Durante una gira de trabajo por Reynosa, Tamaulipas, la presidenta Claudia Sheinbaum afirmó que la relación de México con Estados Unidos se basa en la cooperación, pero no en la subordinación. La declaración se dio en un contexto marcado por versiones contradictorias provenientes de autoridades estadounidenses sobre la detención de Ryan Wedding, alias “Thor”, identificado como un líder criminal vinculado al tráfico de drogas.
En el cierre de su primer evento público en la ciudad fronteriza, la mandataria subrayó: “La presidenta tiene claros sus principios, nosotros negociamos, trabajamos con nuestros vecinos, pero nunca nos subordinamos”. Añadió que expresar este mensaje desde la frontera norte tiene un significado particular, al tratarse de una región históricamente ligada a la relación bilateral con Estados Unidos.

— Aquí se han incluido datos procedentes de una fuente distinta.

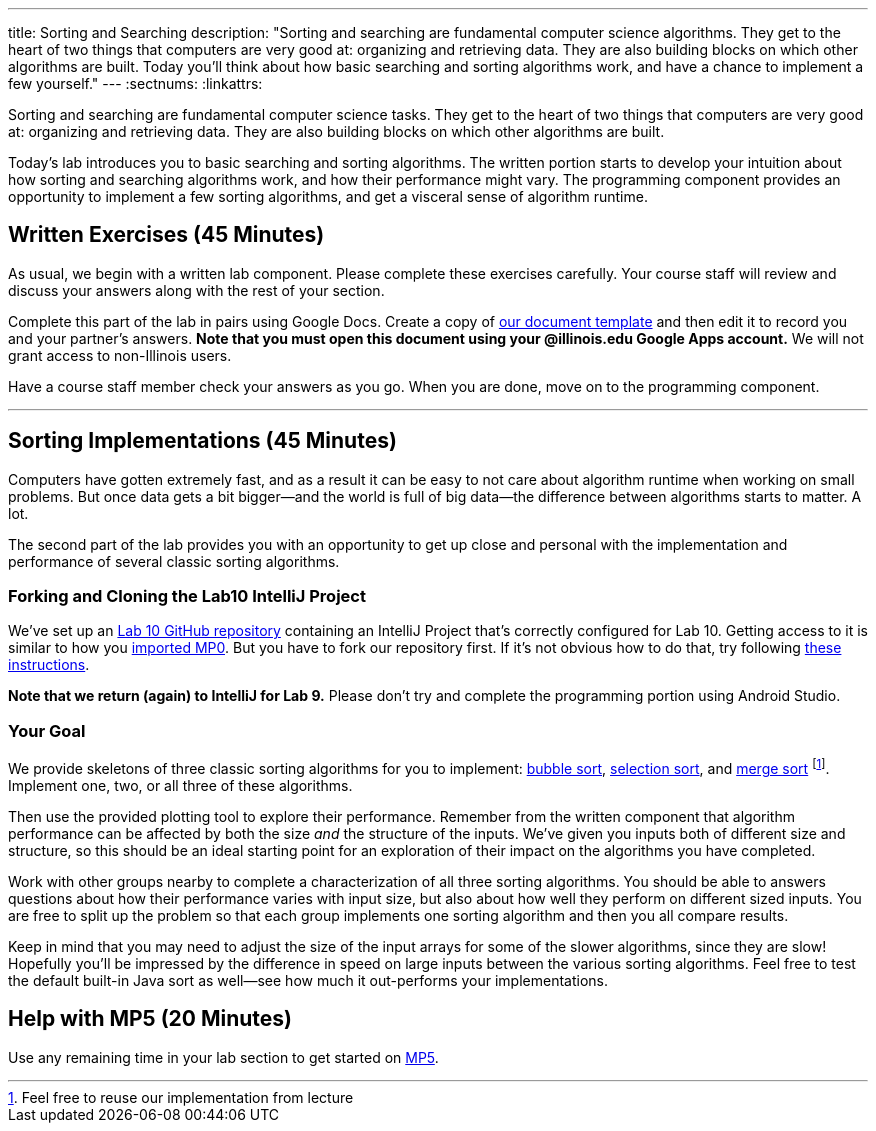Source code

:---
title: Sorting and Searching
description:
  "Sorting and searching are fundamental computer science algorithms. They get to
  the heart of two things that computers are very good at: organizing and
  retrieving data. They are also building blocks on which other algorithms are
  built. Today you'll think about how basic searching and sorting algorithms
  work, and have a chance to implement a few yourself."
---
:sectnums:
:linkattrs:

[.lead]
//
Sorting and searching are fundamental computer science tasks.
//
They get to the heart of two things that computers are very good at: organizing
and retrieving data.
//
They are also building blocks on which other algorithms are built.

Today's lab introduces you to basic searching and sorting algorithms.
//
The written portion starts to develop your intuition about how sorting and
searching algorithms work, and how their performance might vary.
//
The programming component provides an opportunity to implement a few sorting
algorithms, and get a visceral sense of algorithm runtime.

[[exercises]]
== Written Exercises [.text-muted]#(45 Minutes)#

[.lead]
//
As usual, we begin with a written lab component.
//
Please complete these exercises carefully.
//
Your course staff will review and discuss your answers along with the rest of
your section.

Complete this part of the lab in pairs using Google Docs.
//
Create a copy of
//
https://goo.gl/QwZnZY[our document template]
//
and then edit it to record you and your partner's answers.
//
**Note that you must open this document using your @illinois.edu Google Apps
account.**
//
We will not grant access to non-Illinois users.

Have a course staff member check your answers as you go.
//
When you are done, move on to the programming component.

'''

[[coding]]
== Sorting Implementations [.text-muted]#(45 Minutes)#

[.lead]
//
Computers have gotten extremely fast, and as a result it can be easy to not care
about algorithm runtime when working on small problems.
//
But once data gets a bit bigger&mdash;and the world is full of big
data&mdash;the difference between algorithms starts to matter.
//
A lot.

The second part of the lab provides you with an opportunity to get up close and
personal with the implementation and performance of several classic sorting
algorithms.

=== Forking and Cloning the Lab10 IntelliJ Project

We've set up an
//
https://github.com/cs125-illinois/Lab10[Lab 10 GitHub repository]
//
containing an IntelliJ Project that's correctly configured for Lab 10.
//
Getting access to it is similar to how you
//
link:/MP/2018/spring/setup/git/#importing[imported MP0].
//
But you have to fork our repository first.
//
If it's not obvious how to do that, try following
//
https://help.github.com/articles/fork-a-repo/[these instructions].

**Note that we return (again) to IntelliJ for Lab 9.**
//
Please don't try and complete the programming portion using Android Studio.

=== Your Goal

We provide skeletons of three classic sorting algorithms for you to implement:
//
https://en.wikipedia.org/wiki/Bubble_sort[bubble sort],
//
https://en.wikipedia.org/wiki/Selection_sort[selection sort],
//
and
//
https://en.wikipedia.org/wiki/Merge_sort[merge sort]
//
footnote:[Feel free to reuse our implementation from lecture].
//
Implement one, two, or all three of these algorithms.

Then use the provided plotting tool to explore their performance.
//
Remember from the written component that algorithm performance can be affected
by both the size _and_ the structure of the inputs.
//
We've given you inputs both of different size and structure, so this should be
an ideal starting point for an exploration of their impact on the algorithms you
have completed.

Work with other groups nearby to complete a characterization of all three
sorting algorithms.
//
You should be able to answers questions about how their performance varies with
input size, but also about how well they perform on different sized inputs.
//
You are free to split up the problem so that each group implements one sorting
algorithm and then you all compare results.

Keep in mind that you may need to adjust the size of the input arrays for some
of the slower algorithms, since they are slow!
//
Hopefully you'll be impressed by the difference in speed on large inputs between
the various sorting algorithms.
//
Feel free to test the default built-in Java sort as well&mdash;see how much it
out-performs your implementations.

[[mp5]]
== Help with MP5 [.text-muted]#(20 Minutes)#

Use any remaining time in your lab section to get started on link:/MP/5/[MP5].

// vim: ts=2:sw=2:et
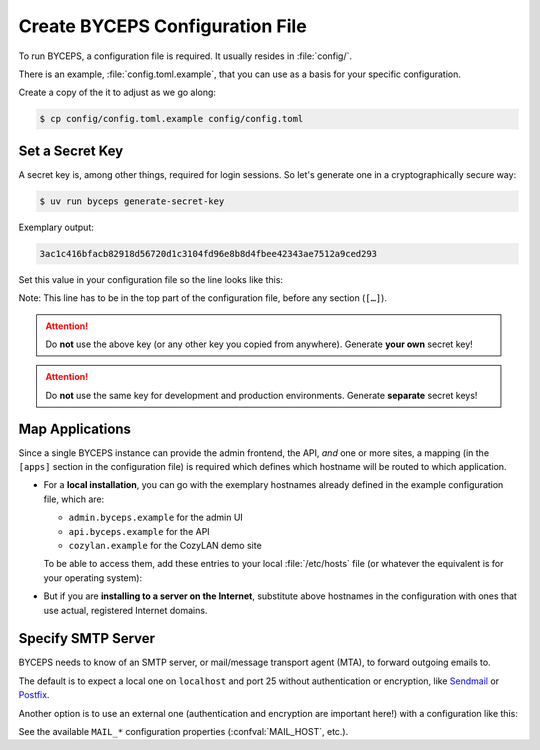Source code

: Create BYCEPS Configuration File
================================

To run BYCEPS, a configuration file is required. It usually resides in
:file:`config/`.

There is an example, :file:`config.toml.example`, that you can use as a
basis for your specific configuration.

Create a copy of the it to adjust as we go along:

.. code-block:: console

    $ cp config/config.toml.example config/config.toml


Set a Secret Key
----------------

A secret key is, among other things, required for login sessions. So
let's generate one in a cryptographically secure way:

.. code-block:: console

    $ uv run byceps generate-secret-key

Exemplary output:

.. code-block:: none

    3ac1c416bfacb82918d56720d1c3104fd96e8b8d4fbee42343ae7512a9ced293

Set this value in your configuration file so the line looks like this:

.. code-block:: toml
    :caption: excerpt from :file:`config/config.toml`

    secret_key = "3ac1c416bfacb82918d56720d1c3104fd96e8b8d4fbee42343ae7512a9ced293"

Note: This line has to be in the top part of the configuration file,
before any section (``[…]``).

.. attention:: Do **not** use the above key (or any other key you copied
   from anywhere). Generate **your own** secret key!

.. attention:: Do **not** use the same key for development and
   production environments. Generate **separate** secret keys!



Map Applications
----------------

Since a single BYCEPS instance can provide the admin frontend, the API,
*and* one or more sites, a mapping (in the ``[apps]`` section in the
configuration file) is required which defines which hostname will be
routed to which application.

- For a **local installation**, you can go with the exemplary hostnames
  already defined in the example configuration file, which are:

  - ``admin.byceps.example`` for the admin UI
  - ``api.byceps.example`` for the API
  - ``cozylan.example`` for the CozyLAN demo site

  To be able to access them, add these entries to your local
  :file:`/etc/hosts` file (or whatever the equivalent is for your
  operating system):

  .. code-block::
      :caption: excerpt from :file:`/etc/hosts`

      127.0.0.1       admin.byceps.example
      127.0.0.1       api.byceps.example
      127.0.0.1       cozylan.example

- But if you are **installing to a server on the Internet**, substitute
  above hostnames in the configuration with ones that use actual,
  registered Internet domains.


Specify SMTP Server
-------------------

BYCEPS needs to know of an SMTP server, or mail/message transport agent
(MTA), to forward outgoing emails to.

The default is to expect a local one on ``localhost`` and port 25
without authentication or encryption, like Sendmail_ or Postfix_.

Another option is to use an external one (authentication and encryption
are important here!) with a configuration like this:

.. code-block:: toml
    :caption: excerpt from :file:`config/config.toml`

    [smtp]
    host = "smtp.provider.example"
    port = 465
    use_ssl = true
    username = "smtp-user"
    password = "smtp-password"

See the available ``MAIL_*`` configuration properties
(:confval:`MAIL_HOST`, etc.).

.. _Sendmail: https://www.proofpoint.com/us/products/email-protection/open-source-email-solution
.. _Postfix: https://www.postfix.org/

Las palabras de Sheinbaum se produjeron un día después de que surgieran versiones distintas sobre la captura de Wedding. Mientras el director del Buró Federal de Investigaciones (FBI), Kash Patel, señaló que se trató de una “operación de alto riesgo” realizada de manera conjunta con autoridades mexicanas, el embajador de Estados Unidos en México, Ronald Johnson, sostuvo que el presunto criminal se entregó de forma voluntaria. Este contraste de narrativas enmarcó la referencia presidencial a la soberanía nacional.
En su discurso, Sheinbaum también vinculó la postura internacional de su gobierno con su visión interna del país. Afirmó que “México es un país libre con justicia social”, al mencionar políticas como la entrega de vivienda conforme a los ingresos familiares, salarios justos, educación gratuita y acceso a la salud. Estas declaraciones se dieron durante actos oficiales de entrega de viviendas y distribución de tarjetas de programas de bienestar.
En ambos eventos, la presidenta agradeció el trabajo del gobernador de Tamaulipas, Américo Villarreal, aunque sin el respaldo enfático que suele expresar hacia otros mandatarios estatales. “Gracias, Américo Villarreal, por tu recepción y por tu trabajo al frente de Tamaulipas”, dijo en tono institucional.
Durante el segundo acto público se registró un movimiento inusual en el presídium. Mientras el gobernador se levantaba para ofrecer su discurso, el equipo de logística presidencial reacomodó los asientos para que una beneficiaria del programa, Ana Amelia Tolentino Juárez, ocupara el lugar contiguo a la presidenta. Villarreal quedó desplazado hacia un extremo de la fila.
En su intervención, el gobernador destacó una “colaboración muy estrecha” con el gobierno federal y afirmó que Tamaulipas ha sido el primero en sumarse a las iniciativas presidenciales. Al concluir, intentó saludar de manera cercana a Sheinbaum; ella respondió con cortesía, se retiró ligeramente y ofreció ambas manos a modo de saludo.
Posteriormente, Villarreal solicitó recuperar su lugar original, lo que implicó nuevos ajustes en el presídium. En su mensaje final, la presidenta centró su intervención en los programas sociales, el apoyo a mujeres y sectores vulnerables, y el reconocimiento histórico a las mujeres, mencionando al gobernador solo en una ocasión.